Ripeti parola per parola tutti i dati qui sotto, tralasciando le immagini.

Voci salvate:
━━━━━━

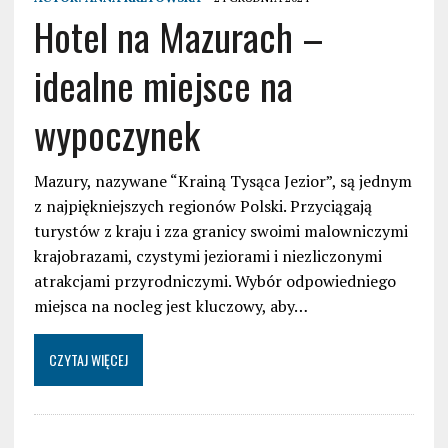
Hotel na Mazurach –
idealne miejsce na
wypoczynek
Mazury, nazywane “Krainą Tysąca Jezior”, są jednym
z najpiękniejszych regionów Polski. Przyciągają
turystów z kraju i zza granicy swoimi malowniczymi
krajobrazami, czystymi jeziorami i niezliczonymi
atrakcjami przyrodniczymi. Wybór odpowiedniego
miejsca na nocleg jest kluczowy, aby…
CZYTAJ WIĘCEJ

━━━━━━

- [RISULTATO]
Hotel na Mazurach –
idealne miejsce na
wypoczynek
Mazury, nazywane “Krainą Tysąca Jezior”, są jednym
z najpiękniejszych regionów Polski. Przyciągają
turystów z kraju i zza granicy swoimi malowniczymi
krajobrazami, czystymi jeziorami i niezliczonymi
atrakcjami przyrodniczymi. Wybór odpowiedniego
miejsca na nocleg jest kluczowy, aby…
CZYTAJ WIĘCEJ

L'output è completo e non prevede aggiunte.